Not only did Jesus completely change the way we think about God, it appears Jesus himself was open to change. So far as we can tell, when Jesus began his ministry he had in view the people of Israel. Being a person of his time and place, Jesus understood that Yahweh was the God of Israel and as such concerned only with the salvation of Israel. As he saw it, Jesus’ role was to restore the relationship between Israel and God.

It should come as no surprise then that he refused to help the woman from Syrophoenicia. She and her daughter did not belong to God’s chosen people. They were not his responsibility. Undaunted by Jesus’ response and desperate that her daughter be cured, the woman persisted with her request, debating with Jesus and demonstrating that his point of view was unnecessarily narrow. The woman’s argument was so persuasive that Jesus was forced to concede that her point was valid. By helping Jesus to understand that God’s love and compassion need not be limited to a few, the woman opened his mind to a new way of thinking and pointed his ministry in a new and different direction. Her argument persuaded him that God’s love and compassion need not be limited to a few, but could be extended and offered to all.

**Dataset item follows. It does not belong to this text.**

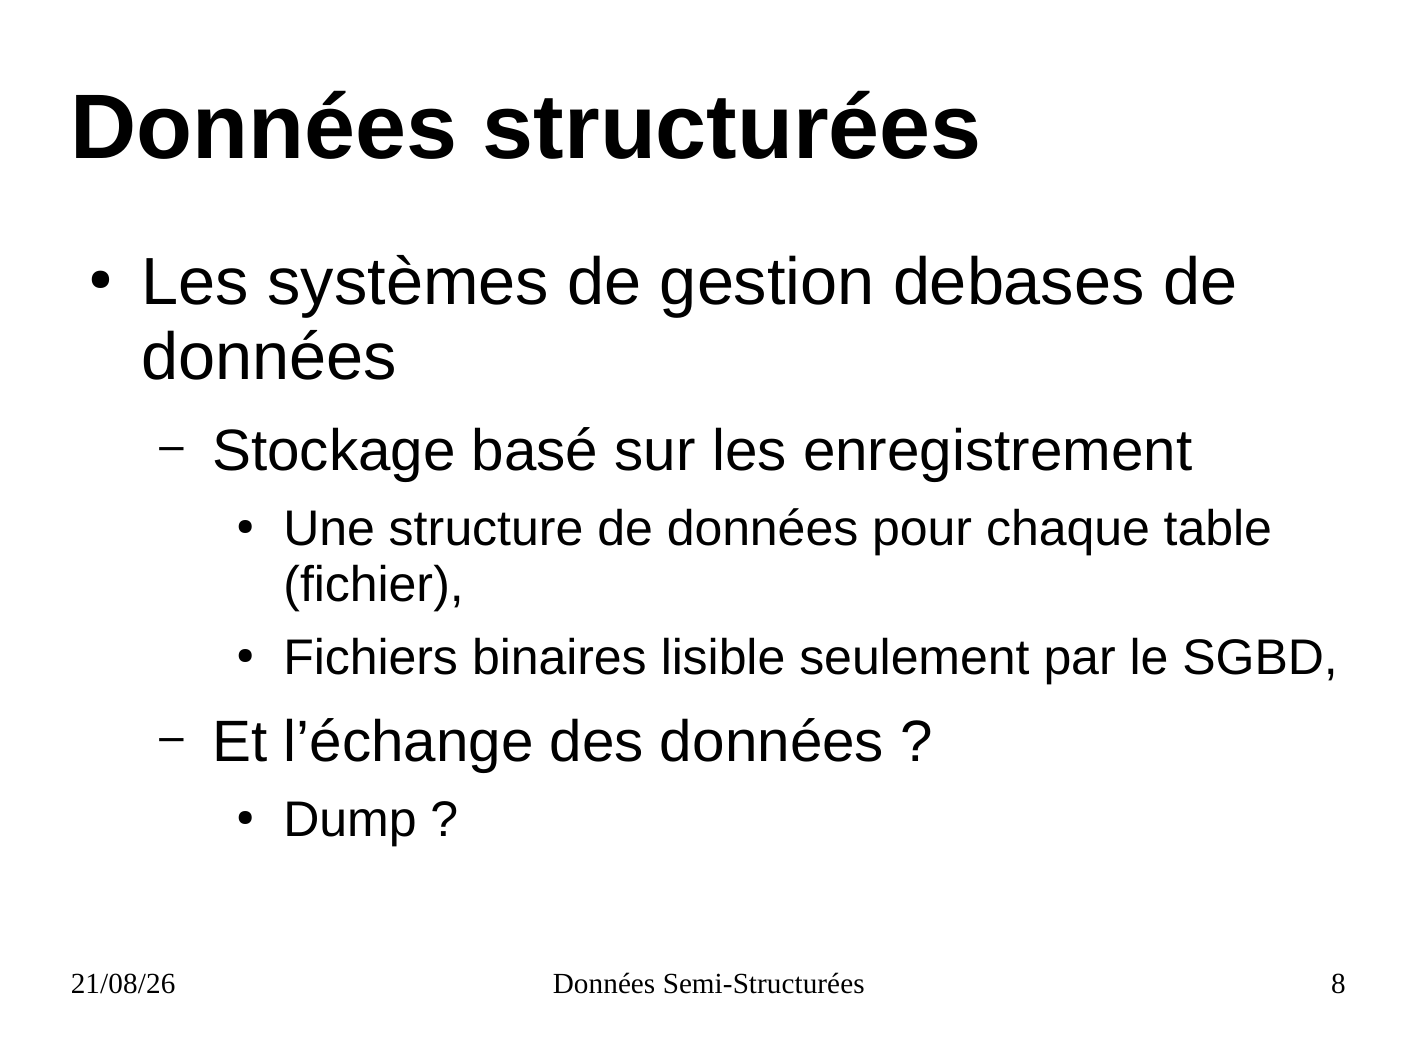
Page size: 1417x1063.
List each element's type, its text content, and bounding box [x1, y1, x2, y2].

list Les systèmes de gestion debases de données Stockage basé sur les enregistrement Une structure de données pour chaque table (fichier), Fichiers binaires lisible seulement par le SGBD, Et l’échange des données ? Dump ? [70, 244, 1346, 925]
title Données structurées [70, 42, 1346, 212]
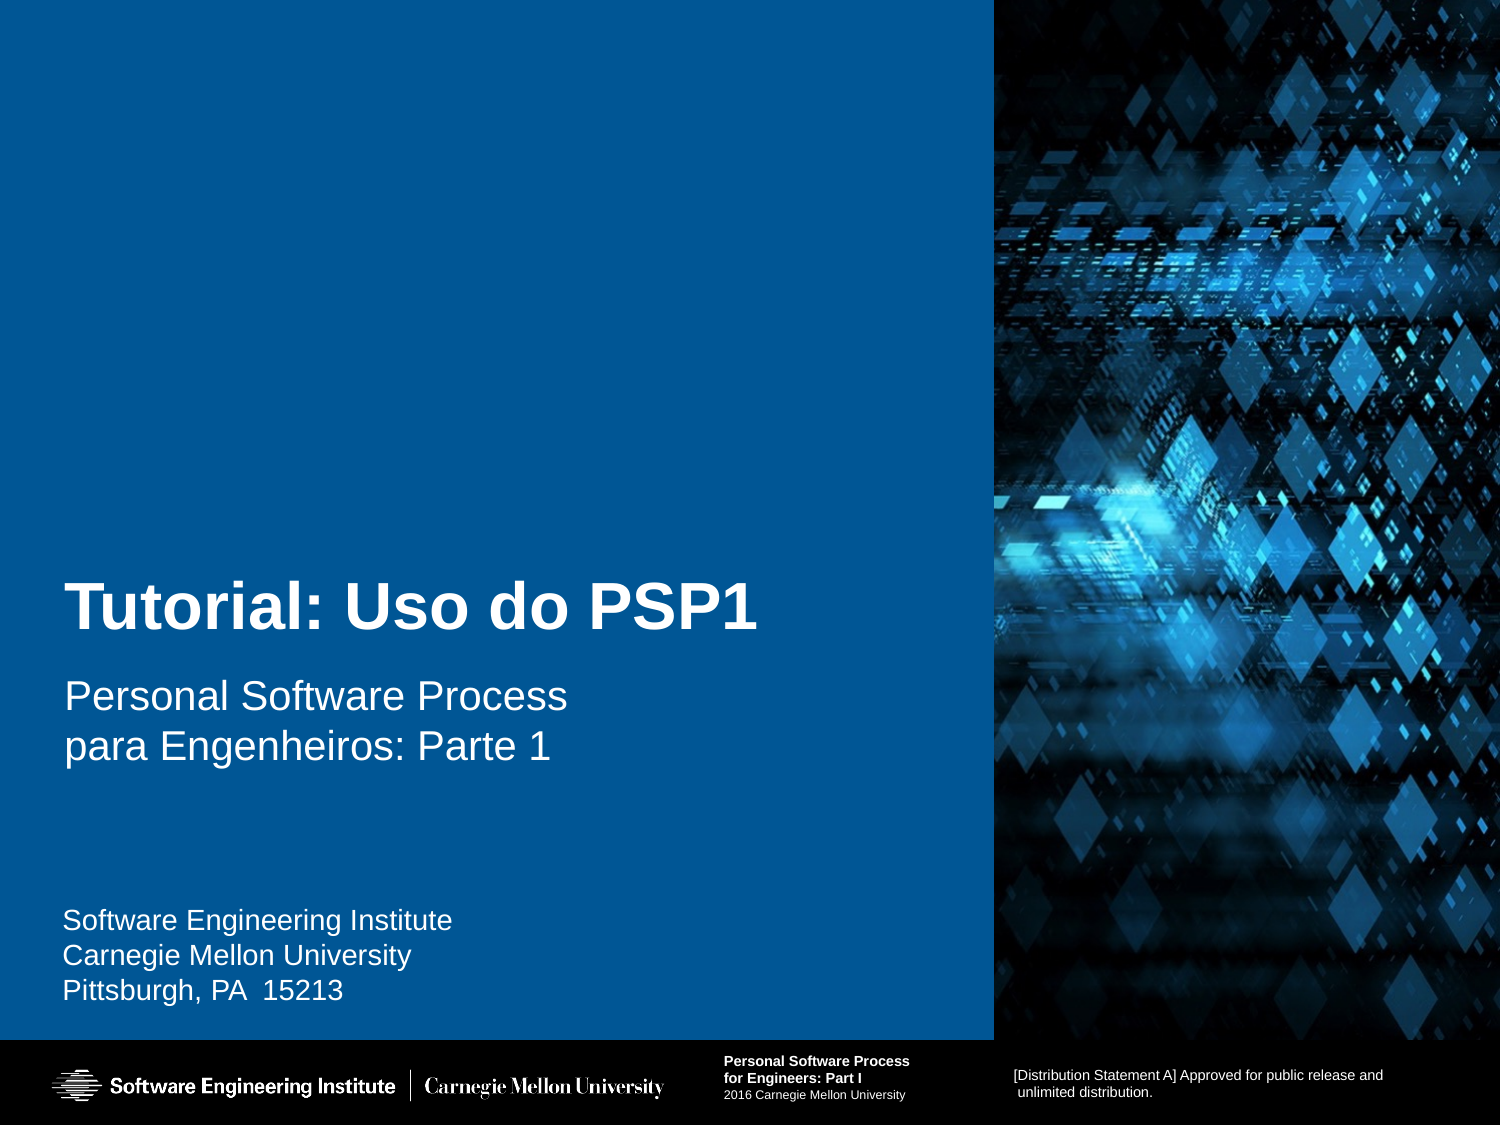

It is true that God doesn’t change, but our understanding of God is continually developing and expanding. It is this that allows us to make changes in our practices and doctrine that help us to continue to open our hearts and our minds to new possibilities of relating to God and to others.

If we lock God in to one particular way of being, what we really do is to limit and confine ourselves. If we think that we have nothing more to learn about God, we have essentially elevated ourselves to the position of God and reduced God to an image of ourselves and to a set of easily understood formulae.

As Jesus demonstrates, God will continue to burst through the narrow confines of our understanding, confronting and challenging us, stretching our imaginations, forcing us to acknowledge new and changing boundaries, refusing to be defined and contained and reminding us that God is, and always will be, beyond the limits of human understanding.